Solar technology has gone through multiple stages of revolutionary development in the last few years. Tariffs have dropped; competition has increased; revenue maximisation has become more crucial than ever. This, of course, is achieved by boosting the plant’s reliability and efficiency through BoS (Balance of System) optimisation. So, inverter selection can make or break the success of a solar plant.
An inverter is the brain of a solar PV plant. Its main job is converting variable DC (direct current) to steady AC (alternating current). In addition to power conversion, solar inverters bring smartness to solar PV plants with the help of built-in SCADA (Supervisory Control and Data Acquisition) functionality.
The inverter has undergone various technological advancements over the past few years such as 1500V compatibility, optimised DC/AC ratios, better thermal management, outdoor technology, high power ratings and more to boost overall efficiency. Some of the current and future trends of Solar Inverter are explained in the following sections below:
Engineering and Analytics
At present, the primary function of an inverter is power conversion. But manufacturers are steadily improving BoS, as the focus is now on helping end consumers save more. Here’s what the future holds in store:
- String Inverters or central inverters with boosters will replace the string monitoring box
- Dc-field testing can be avoided by using the I-V curve scanning feature in string inverters
- String inverter will replace booster and central inverters system for more reliable and maintenance-friendly operation
- Solar inverters can replace capacitor banks and SVG for dynamic reactive power compensation in conjunction with PPC
- Solar inverters can be used as active power filters, frequency and voltage regulation devices in conjunction with PPC
In order to increase reliability and generation, inverter data analytics will play a prominent role for fault prediction. The uptime and reliability of the plant can be increased by performing preventive maintenance using fault prediction. Future inverters will be able to estimate the RUL (Remaining Useful Life) of major components like DC link capacitors, IGBTS, fans etc to help maintain spares inventory accordingly.
With recent improvements in semiconductor power devices, Si-based power switches can be replaced with GaN (Gallium Nitride) based switches. The advantages of GaN switches are listed below:
- Lower on-resistance giving lower conductance losses
- Faster devices yielding lower switching losses
- Less capacitance resulting in fewer losses when charging and discharging devices
- Less power needed to drive the circuit
- Smaller devices taking up less space on the printed circuit board
- Lower cost
With the advent of these GaN-based switches, inverters will be reliable, efficient, cheaper and smaller compared to present-day inverters.
In the early 2010s, solar inverters were developed based on two-level topology. But two-level topologies have disadvantages such as low power density, higher switching losses, high filter requirement, poor power quality etc., Later multi-level inverters based on NPC and TC-HB topologies were developed to address the issues found in two-level topologies.
In recent times, most central and string inverters have been based on three-level topologies. A few string inverter manufacturers have developed inverters based on 5+ level topologies.
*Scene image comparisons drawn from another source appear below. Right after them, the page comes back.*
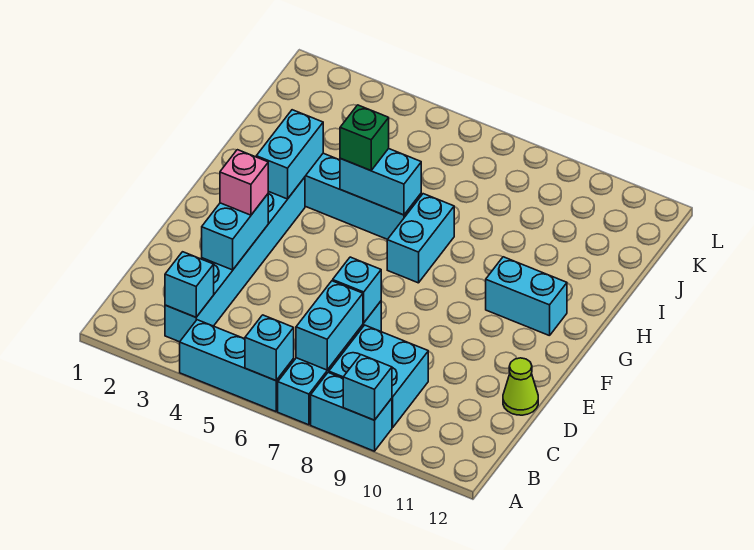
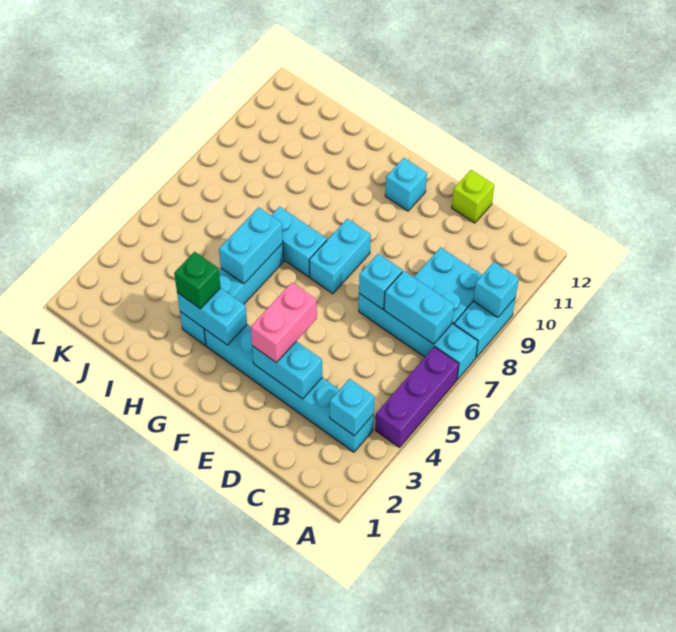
cyan 1x3 brick [180,320,294,412] -> purple 1x3 brick [375,347,459,448]
cyan 1x1 brick [245,315,294,381] -> cyan 1x1 brick moved to [385,158,427,211]
lime 1x1 cone [503,358,538,415] -> lime 1x1 brick [452,170,494,223]
pink 1x1 brick [220,150,268,215] -> pink 1x2 brick [251,283,317,363]
cyan 1x2 brick [486,257,567,336] -> cyan 1x2 brick moved to [309,219,371,294]
green 1x1 brick [340,105,389,171] -> green 1x1 brick moved to [174,252,221,309]

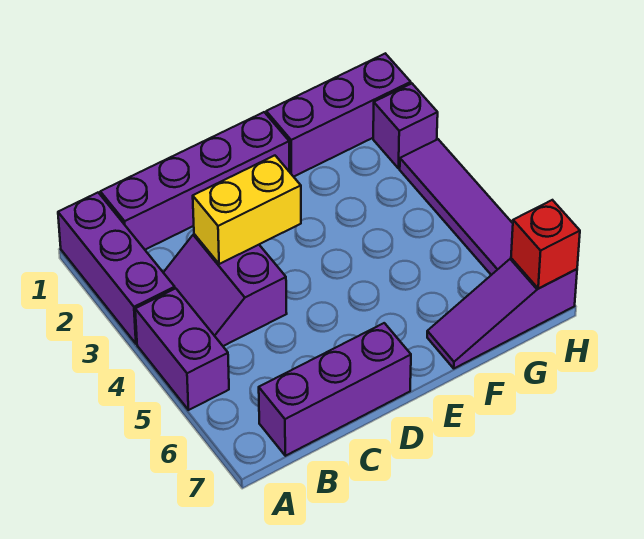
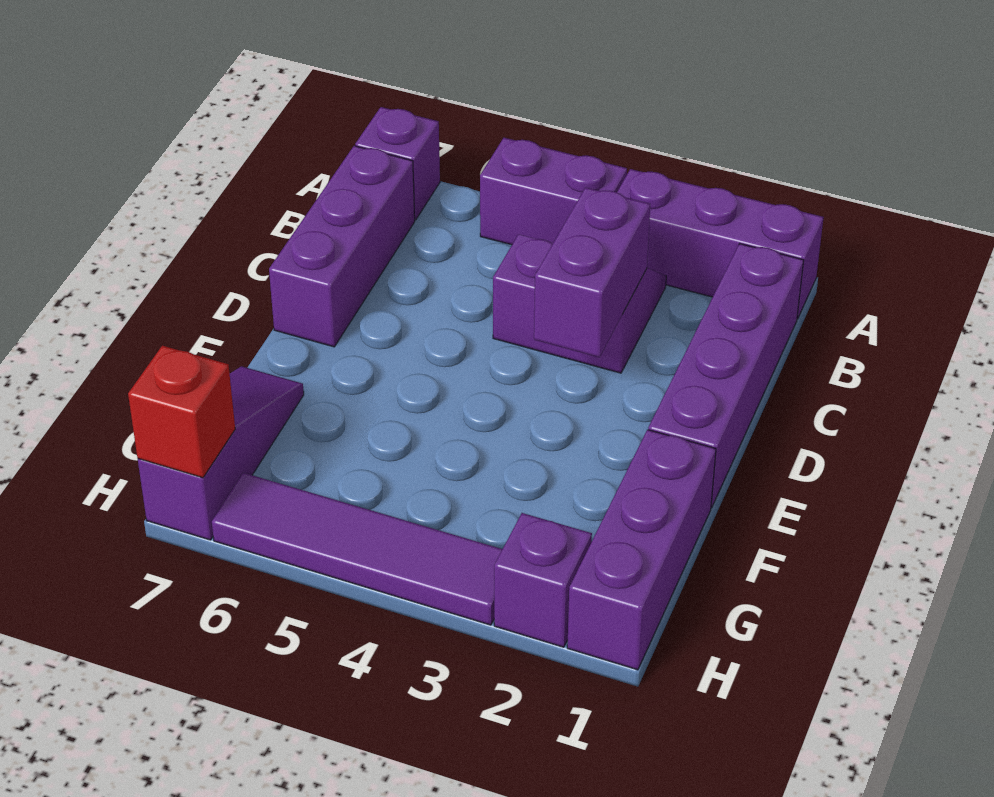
none -> purple 1x1 brick [355,107,440,220]
yellow 1x2 brick [193,156,301,264] -> purple 1x2 brick [534,187,650,357]

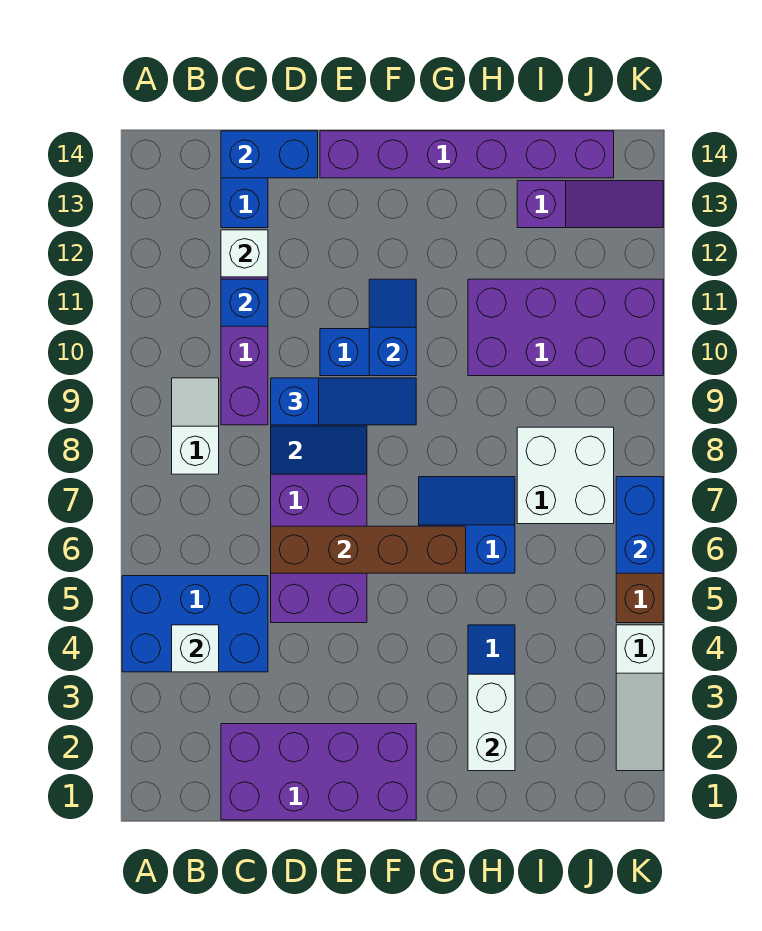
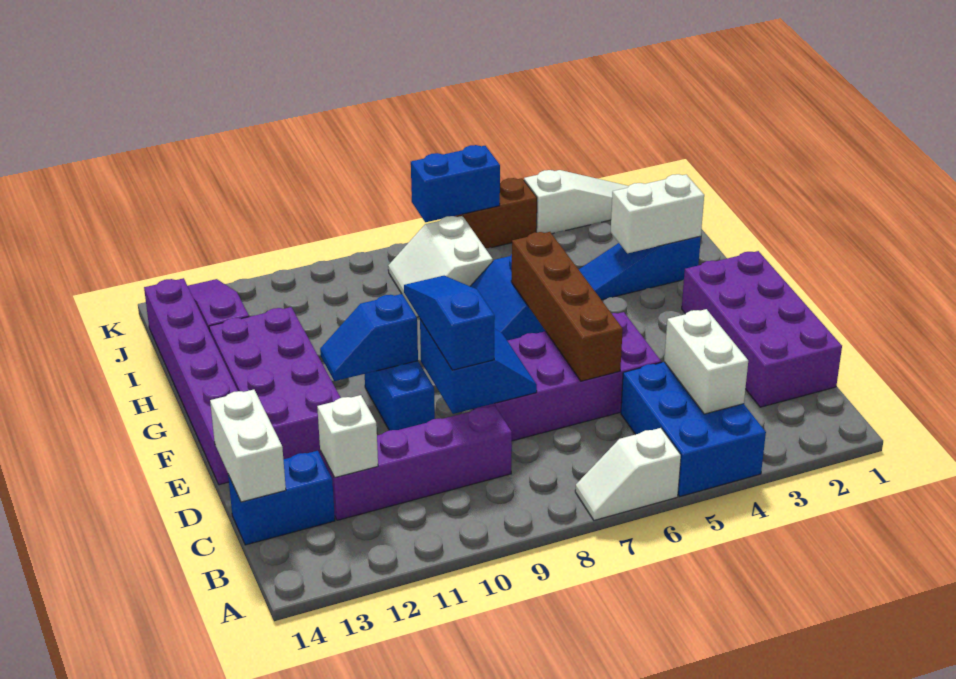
white 1x1 brick [172,625,219,672] -> white 1x2 brick [664,309,748,414]
white 1x2 slope [172,378,219,474] -> white 1x2 slope moved to [575,428,681,520]
blue 1x1 brick [221,279,268,326] -> none
blue 1x2 brick [221,131,318,178] -> white 1x2 brick [210,390,286,502]
purple 2x4 brick [468,279,663,376] -> purple 2x4 brick moved to [209,307,341,459]
white 2x2 brick [517,427,614,524] -> white 2x2 slope [388,216,493,317]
Multilevel topologies are more efficient due to the reduction in switching losses, more reliable due to reduced voltage stress on the IGBTs and have a high power density due to reduction in magnetics requirement.
Central inverters have evolved rapidly in the past ten years. In earlier stages, indoor central inverters up to 1 MW were developed which were either placed in RCC or Container for achieving IP54 rating. So later for better BOS savings indoor inverters ratings were increased upto 3.125 MW – but they were still placed in containers. Outdoor inverters have been developed to minimise the auxiliary power requirements and for efficient cooling techniques. In the near future, 5 MW IP65 rated outdoor central inverters suitable for sandy and dusty environments will be more widespread. In addition to that, central inverters with MPPT boosters will be developed to address mismatch losses due to soiling and ageing of PV panels. These losses alone account to 3%. Modular Inverters will be developed to increase the reliability and generation of the PV system.
String inverters up to 250KW with multiple MPPTs are developed for better BOS savings, low mismatched losses, reduced DC losses and early start-up of the plant. String inverter with I-V curve scanning feature will help the solar plant to predict and detect defective PV panels without additional testing requirement. Reactive power support at night function will be a standard offering in all central and string inverter offerings to meet the local grid requirements.
In BESS, inverters (or PCS) in conjunction with energy management system (EMS) will be used to support grid ancillary services like frequency control, peak shaving, energy shifting, voltage control etc., Battery PCS are similar in construction to solar inverters but can both export and import power from the grid to support grid and charge batteries as well due to which these are called bi-directional converters. They can operate in both on-grid and off-grid conditions.
Hybrid inverters are developed with the ability to extract power from multiple sources to supply multiple loads. These sources can be solar, battery pack, DG set and the grid. The loads can be a grid, micro-grid, EV chargers etc. Hybrid inverters come with a proprietary load management software that caters to different needs as per consumer requirement.
All in all, we’re looking at a near future where rapid technological developments will make solar PV inverters more reliable, productive and efficient, benefiting manufacturers, service providers and consumers alike.